**WHAT IS EXPECTED:** Retype the listing below precisely as it stands, character for character, and omit the pictures from your copy.

**INFORMATION GIVEN:**

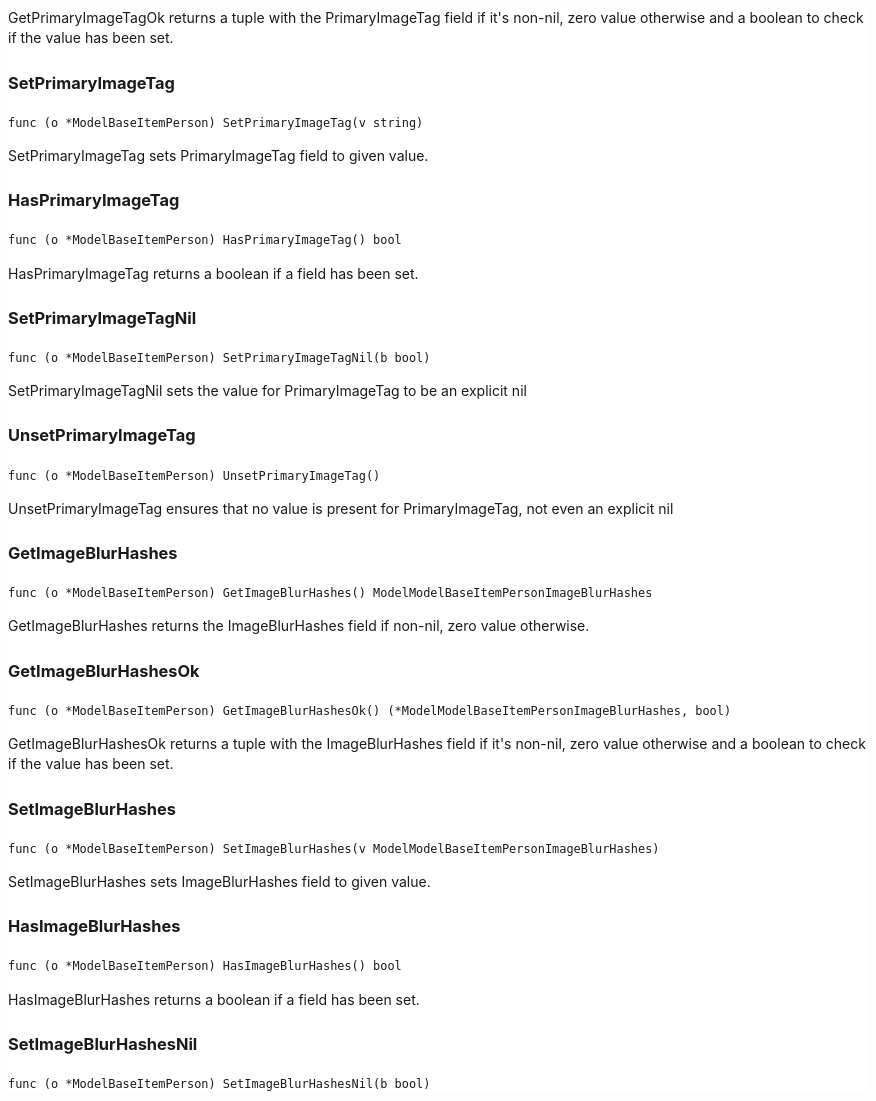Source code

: GetPrimaryImageTagOk returns a tuple with the PrimaryImageTag field if it's non-nil, zero value otherwise
and a boolean to check if the value has been set.

### SetPrimaryImageTag

`func (o *ModelBaseItemPerson) SetPrimaryImageTag(v string)`

SetPrimaryImageTag sets PrimaryImageTag field to given value.

### HasPrimaryImageTag

`func (o *ModelBaseItemPerson) HasPrimaryImageTag() bool`

HasPrimaryImageTag returns a boolean if a field has been set.

### SetPrimaryImageTagNil

`func (o *ModelBaseItemPerson) SetPrimaryImageTagNil(b bool)`

 SetPrimaryImageTagNil sets the value for PrimaryImageTag to be an explicit nil

### UnsetPrimaryImageTag
`func (o *ModelBaseItemPerson) UnsetPrimaryImageTag()`

UnsetPrimaryImageTag ensures that no value is present for PrimaryImageTag, not even an explicit nil
### GetImageBlurHashes

`func (o *ModelBaseItemPerson) GetImageBlurHashes() ModelModelBaseItemPersonImageBlurHashes`

GetImageBlurHashes returns the ImageBlurHashes field if non-nil, zero value otherwise.

### GetImageBlurHashesOk

`func (o *ModelBaseItemPerson) GetImageBlurHashesOk() (*ModelModelBaseItemPersonImageBlurHashes, bool)`

GetImageBlurHashesOk returns a tuple with the ImageBlurHashes field if it's non-nil, zero value otherwise
and a boolean to check if the value has been set.

### SetImageBlurHashes

`func (o *ModelBaseItemPerson) SetImageBlurHashes(v ModelModelBaseItemPersonImageBlurHashes)`

SetImageBlurHashes sets ImageBlurHashes field to given value.

### HasImageBlurHashes

`func (o *ModelBaseItemPerson) HasImageBlurHashes() bool`

HasImageBlurHashes returns a boolean if a field has been set.

### SetImageBlurHashesNil

`func (o *ModelBaseItemPerson) SetImageBlurHashesNil(b bool)`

**TASK ANSWER:**
Source code

: GetPrimaryImageTagOk returns a tuple with the PrimaryImageTag field if it's non-nil, zero value otherwise
and a boolean to check if the value has been set.

### SetPrimaryImageTag

`func (o *ModelBaseItemPerson) SetPrimaryImageTag(v string)`

SetPrimaryImageTag sets PrimaryImageTag field to given value.

### HasPrimaryImageTag

`func (o *ModelBaseItemPerson) HasPrimaryImageTag() bool`

HasPrimaryImageTag returns a boolean if a field has been set.

### SetPrimaryImageTagNil

`func (o *ModelBaseItemPerson) SetPrimaryImageTagNil(b bool)`

 SetPrimaryImageTagNil sets the value for PrimaryImageTag to be an explicit nil

### UnsetPrimaryImageTag
`func (o *ModelBaseItemPerson) UnsetPrimaryImageTag()`

UnsetPrimaryImageTag ensures that no value is present for PrimaryImageTag, not even an explicit nil
### GetImageBlurHashes

`func (o *ModelBaseItemPerson) GetImageBlurHashes() ModelModelBaseItemPersonImageBlurHashes`

GetImageBlurHashes returns the ImageBlurHashes field if non-nil, zero value otherwise.

### GetImageBlurHashesOk

`func (o *ModelBaseItemPerson) GetImageBlurHashesOk() (*ModelModelBaseItemPersonImageBlurHashes, bool)`

GetImageBlurHashesOk returns a tuple with the ImageBlurHashes field if it's non-nil, zero value otherwise
and a boolean to check if the value has been set.

### SetImageBlurHashes

`func (o *ModelBaseItemPerson) SetImageBlurHashes(v ModelModelBaseItemPersonImageBlurHashes)`

SetImageBlurHashes sets ImageBlurHashes field to given value.

### HasImageBlurHashes

`func (o *ModelBaseItemPerson) HasImageBlurHashes() bool`

HasImageBlurHashes returns a boolean if a field has been set.

### SetImageBlurHashesNil

`func (o *ModelBaseItemPerson) SetImageBlurHashesNil(b bool)`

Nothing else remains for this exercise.